A.  Some things to remember when you seek to be filled with the Holy Spirit:

    1. The Holy Spirit lives in you now (Acts 2:38; John 1:12; Romans 8:9, 5:5; I Corinthians 6:19; Galatians 4:6-7).
    2. He will never leave you (John 14:16-18, 23; Ephesians 1:13-14; Hebrews 13:5).  Get down on your knees before God and thank Him that He lives in your heart now.  Rejoice in Him and in this fact.
    3. There is no complex formula given in the Bible or certain order as to what you do first, second, and third in order to be filled with the Holy Spirit.  “Ask and ye shall receive” is God’s simple word to His children.
    4. There is nothing to fear in being filled with the Spirit.  God blesses, not blasts; helps, not hurts.  To be filled with the Spirit is good and will result in your good and God’s glory (Ephesians 5:18-20).

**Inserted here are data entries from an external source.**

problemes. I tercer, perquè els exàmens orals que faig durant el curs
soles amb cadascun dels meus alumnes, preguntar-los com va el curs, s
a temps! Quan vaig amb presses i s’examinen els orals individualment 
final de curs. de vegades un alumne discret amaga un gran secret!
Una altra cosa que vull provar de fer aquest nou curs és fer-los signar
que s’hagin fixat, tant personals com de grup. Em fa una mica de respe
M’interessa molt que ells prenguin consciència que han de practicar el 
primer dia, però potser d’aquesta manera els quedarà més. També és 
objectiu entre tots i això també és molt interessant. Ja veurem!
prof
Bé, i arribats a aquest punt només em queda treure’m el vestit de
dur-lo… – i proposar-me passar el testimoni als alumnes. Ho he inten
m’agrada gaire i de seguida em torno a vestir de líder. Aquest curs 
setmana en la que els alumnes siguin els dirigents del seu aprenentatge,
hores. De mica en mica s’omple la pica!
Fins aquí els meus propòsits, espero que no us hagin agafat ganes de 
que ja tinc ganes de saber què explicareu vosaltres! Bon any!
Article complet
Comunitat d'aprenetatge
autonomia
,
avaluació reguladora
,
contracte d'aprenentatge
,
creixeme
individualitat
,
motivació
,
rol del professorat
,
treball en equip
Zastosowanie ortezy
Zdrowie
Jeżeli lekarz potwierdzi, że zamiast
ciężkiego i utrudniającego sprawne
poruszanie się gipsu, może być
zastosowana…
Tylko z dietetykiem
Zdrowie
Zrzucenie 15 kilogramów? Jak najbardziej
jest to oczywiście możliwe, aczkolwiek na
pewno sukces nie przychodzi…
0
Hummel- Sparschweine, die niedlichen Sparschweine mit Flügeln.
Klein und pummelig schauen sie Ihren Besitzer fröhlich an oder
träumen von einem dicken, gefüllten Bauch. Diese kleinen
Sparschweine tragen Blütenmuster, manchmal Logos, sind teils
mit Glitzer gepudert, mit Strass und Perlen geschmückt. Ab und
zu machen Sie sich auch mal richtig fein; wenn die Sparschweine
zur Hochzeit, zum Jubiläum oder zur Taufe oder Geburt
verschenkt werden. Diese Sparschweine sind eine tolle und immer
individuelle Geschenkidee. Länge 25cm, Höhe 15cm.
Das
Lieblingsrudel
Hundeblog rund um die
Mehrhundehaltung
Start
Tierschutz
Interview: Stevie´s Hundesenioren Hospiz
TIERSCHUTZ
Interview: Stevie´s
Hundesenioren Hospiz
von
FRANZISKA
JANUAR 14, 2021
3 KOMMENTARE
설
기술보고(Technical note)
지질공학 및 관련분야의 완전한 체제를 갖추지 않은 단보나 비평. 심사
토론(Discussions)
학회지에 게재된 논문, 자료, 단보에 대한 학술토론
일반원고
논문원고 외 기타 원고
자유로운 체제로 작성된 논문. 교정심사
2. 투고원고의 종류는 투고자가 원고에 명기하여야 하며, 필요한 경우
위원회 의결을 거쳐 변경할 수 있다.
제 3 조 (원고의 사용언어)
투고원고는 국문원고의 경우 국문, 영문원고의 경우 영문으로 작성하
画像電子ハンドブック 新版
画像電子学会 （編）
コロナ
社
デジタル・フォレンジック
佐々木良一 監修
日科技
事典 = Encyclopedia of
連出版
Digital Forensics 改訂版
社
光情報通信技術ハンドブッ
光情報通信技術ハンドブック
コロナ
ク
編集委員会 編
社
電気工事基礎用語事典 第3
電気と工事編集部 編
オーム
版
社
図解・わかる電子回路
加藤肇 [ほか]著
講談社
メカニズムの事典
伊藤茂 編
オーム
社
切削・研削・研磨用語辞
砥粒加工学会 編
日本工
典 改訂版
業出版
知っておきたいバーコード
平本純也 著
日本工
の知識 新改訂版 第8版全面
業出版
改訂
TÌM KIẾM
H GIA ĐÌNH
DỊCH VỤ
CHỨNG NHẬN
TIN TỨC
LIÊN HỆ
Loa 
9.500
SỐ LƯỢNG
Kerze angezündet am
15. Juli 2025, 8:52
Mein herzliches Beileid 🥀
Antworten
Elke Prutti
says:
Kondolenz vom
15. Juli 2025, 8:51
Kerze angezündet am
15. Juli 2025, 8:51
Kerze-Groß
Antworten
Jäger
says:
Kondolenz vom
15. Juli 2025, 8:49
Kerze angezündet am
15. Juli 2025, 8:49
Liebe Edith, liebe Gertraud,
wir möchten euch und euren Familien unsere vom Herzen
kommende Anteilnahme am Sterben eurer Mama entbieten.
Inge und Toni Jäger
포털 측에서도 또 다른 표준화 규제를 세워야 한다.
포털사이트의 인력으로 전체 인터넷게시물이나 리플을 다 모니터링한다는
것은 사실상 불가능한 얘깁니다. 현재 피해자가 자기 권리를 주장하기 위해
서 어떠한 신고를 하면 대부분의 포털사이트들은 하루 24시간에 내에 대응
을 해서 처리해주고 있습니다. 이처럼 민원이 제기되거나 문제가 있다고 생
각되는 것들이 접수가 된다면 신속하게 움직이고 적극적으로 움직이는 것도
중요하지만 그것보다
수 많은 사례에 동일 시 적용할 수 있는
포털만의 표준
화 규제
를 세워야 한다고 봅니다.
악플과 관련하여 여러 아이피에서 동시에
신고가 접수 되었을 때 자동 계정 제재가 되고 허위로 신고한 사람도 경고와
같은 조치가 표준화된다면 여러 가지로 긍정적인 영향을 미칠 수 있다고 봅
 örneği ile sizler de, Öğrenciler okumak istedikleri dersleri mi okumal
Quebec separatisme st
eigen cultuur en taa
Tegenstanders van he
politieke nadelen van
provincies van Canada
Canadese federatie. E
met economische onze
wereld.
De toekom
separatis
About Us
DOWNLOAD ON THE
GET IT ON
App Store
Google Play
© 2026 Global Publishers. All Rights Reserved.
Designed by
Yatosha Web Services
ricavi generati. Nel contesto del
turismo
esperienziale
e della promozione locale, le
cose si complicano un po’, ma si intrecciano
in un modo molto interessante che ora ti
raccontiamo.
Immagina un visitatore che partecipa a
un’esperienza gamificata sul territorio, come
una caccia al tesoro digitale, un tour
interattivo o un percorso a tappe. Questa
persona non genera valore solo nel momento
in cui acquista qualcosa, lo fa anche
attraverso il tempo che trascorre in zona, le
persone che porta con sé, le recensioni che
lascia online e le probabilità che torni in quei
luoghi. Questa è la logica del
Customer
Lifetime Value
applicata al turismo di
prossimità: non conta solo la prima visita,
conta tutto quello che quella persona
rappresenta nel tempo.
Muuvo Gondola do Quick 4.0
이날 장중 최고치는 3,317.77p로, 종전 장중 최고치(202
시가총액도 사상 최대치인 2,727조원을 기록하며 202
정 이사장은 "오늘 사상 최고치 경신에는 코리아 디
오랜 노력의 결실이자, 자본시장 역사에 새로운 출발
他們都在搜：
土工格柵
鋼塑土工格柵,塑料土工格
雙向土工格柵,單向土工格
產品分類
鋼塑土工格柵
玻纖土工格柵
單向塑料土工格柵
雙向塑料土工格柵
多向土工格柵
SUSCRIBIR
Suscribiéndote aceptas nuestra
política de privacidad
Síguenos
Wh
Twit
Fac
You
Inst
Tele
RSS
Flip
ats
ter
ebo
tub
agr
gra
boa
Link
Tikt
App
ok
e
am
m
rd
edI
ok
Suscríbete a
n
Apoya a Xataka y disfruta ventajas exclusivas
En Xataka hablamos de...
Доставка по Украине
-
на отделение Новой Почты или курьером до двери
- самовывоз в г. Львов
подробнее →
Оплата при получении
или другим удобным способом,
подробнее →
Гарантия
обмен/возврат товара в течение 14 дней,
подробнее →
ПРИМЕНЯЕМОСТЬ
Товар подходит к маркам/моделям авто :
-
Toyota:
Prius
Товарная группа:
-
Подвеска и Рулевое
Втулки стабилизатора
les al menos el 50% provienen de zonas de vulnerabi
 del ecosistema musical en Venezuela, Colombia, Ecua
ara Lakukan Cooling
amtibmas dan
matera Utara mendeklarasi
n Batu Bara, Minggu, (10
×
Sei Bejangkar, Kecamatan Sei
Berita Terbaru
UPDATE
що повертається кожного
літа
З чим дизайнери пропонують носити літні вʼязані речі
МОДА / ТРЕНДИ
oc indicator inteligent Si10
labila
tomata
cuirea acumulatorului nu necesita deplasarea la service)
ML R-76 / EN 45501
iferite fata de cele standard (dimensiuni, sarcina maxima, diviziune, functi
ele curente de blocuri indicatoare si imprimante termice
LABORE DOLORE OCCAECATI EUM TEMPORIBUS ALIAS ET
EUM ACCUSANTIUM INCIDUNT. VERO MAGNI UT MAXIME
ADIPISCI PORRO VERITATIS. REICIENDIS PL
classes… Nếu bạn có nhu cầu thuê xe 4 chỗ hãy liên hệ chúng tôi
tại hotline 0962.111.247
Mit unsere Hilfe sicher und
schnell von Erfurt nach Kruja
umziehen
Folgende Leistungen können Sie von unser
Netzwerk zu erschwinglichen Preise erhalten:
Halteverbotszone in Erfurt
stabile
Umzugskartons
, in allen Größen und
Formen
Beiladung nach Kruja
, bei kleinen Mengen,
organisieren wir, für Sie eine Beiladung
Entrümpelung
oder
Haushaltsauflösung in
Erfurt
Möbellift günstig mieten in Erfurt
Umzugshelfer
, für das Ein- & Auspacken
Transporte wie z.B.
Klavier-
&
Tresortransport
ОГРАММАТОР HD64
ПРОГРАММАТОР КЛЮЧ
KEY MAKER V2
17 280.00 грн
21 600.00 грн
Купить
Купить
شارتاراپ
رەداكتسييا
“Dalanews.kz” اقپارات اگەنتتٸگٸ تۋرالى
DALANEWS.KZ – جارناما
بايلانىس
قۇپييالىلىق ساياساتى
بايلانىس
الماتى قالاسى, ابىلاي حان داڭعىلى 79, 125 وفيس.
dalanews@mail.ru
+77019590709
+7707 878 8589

B.  It is as simple as this:  Ask the Spirit to fill you, believe in Him to do it, obey His counsel.

    1. Hungry?  Eat.  Be filled. “Blessed are they that hunger and thirst….filled” (Matthew 5:6).
    2. Thirsty?  Drink.  Be satisfied (never thirst) (Matthew 5:6; John 7:37-38).
    3. Heavy laden?  Come to me. Give you rest (Matthew 11:28-30).